* Begin *

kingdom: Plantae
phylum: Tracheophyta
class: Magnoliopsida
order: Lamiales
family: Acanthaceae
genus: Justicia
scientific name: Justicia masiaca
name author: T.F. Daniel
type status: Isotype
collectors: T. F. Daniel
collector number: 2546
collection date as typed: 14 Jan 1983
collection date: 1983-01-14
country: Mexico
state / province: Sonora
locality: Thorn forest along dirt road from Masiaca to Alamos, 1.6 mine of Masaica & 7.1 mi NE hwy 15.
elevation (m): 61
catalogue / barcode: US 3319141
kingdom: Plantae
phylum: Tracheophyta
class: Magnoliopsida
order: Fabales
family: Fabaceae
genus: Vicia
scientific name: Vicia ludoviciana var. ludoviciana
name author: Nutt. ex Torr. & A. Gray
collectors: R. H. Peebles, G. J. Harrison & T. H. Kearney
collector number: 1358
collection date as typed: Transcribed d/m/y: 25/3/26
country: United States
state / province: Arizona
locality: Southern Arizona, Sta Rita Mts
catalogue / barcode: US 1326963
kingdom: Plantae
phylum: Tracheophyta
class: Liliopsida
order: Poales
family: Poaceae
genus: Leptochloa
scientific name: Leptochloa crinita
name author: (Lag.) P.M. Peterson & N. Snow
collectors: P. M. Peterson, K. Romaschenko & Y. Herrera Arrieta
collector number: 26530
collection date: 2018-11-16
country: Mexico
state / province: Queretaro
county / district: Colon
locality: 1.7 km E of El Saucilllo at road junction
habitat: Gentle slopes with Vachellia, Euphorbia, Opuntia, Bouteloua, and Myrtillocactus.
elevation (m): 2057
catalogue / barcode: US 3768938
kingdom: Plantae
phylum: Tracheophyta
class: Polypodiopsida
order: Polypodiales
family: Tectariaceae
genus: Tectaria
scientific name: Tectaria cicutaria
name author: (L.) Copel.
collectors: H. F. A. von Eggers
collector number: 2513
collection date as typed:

* End *

Rewrite the items from the start through the line containing "locality: Southern Arizona, Sta Rita Mts", inclusive, changing "locality" to "site" and leaving everything else the same.

ANSWER BELOW:
kingdom: Plantae
phylum: Tracheophyta
class: Magnoliopsida
order: Lamiales
family: Acanthaceae
genus: Justicia
scientific name: Justicia masiaca
name author: T.F. Daniel
type status: Isotype
collectors: T. F. Daniel
collector number: 2546
collection date as typed: 14 Jan 1983
collection date: 1983-01-14
country: Mexico
state / province: Sonora
site: Thorn forest along dirt road from Masiaca to Alamos, 1.6 mine of Masaica & 7.1 mi NE hwy 15.
elevation (m): 61
catalogue / barcode: US 3319141
kingdom: Plantae
phylum: Tracheophyta
class: Magnoliopsida
order: Fabales
family: Fabaceae
genus: Vicia
scientific name: Vicia ludoviciana var. ludoviciana
name author: Nutt. ex Torr. & A. Gray
collectors: R. H. Peebles, G. J. Harrison & T. H. Kearney
collector number: 1358
collection date as typed: Transcribed d/m/y: 25/3/26
country: United States
state / province: Arizona
site: Southern Arizona, Sta Rita Mts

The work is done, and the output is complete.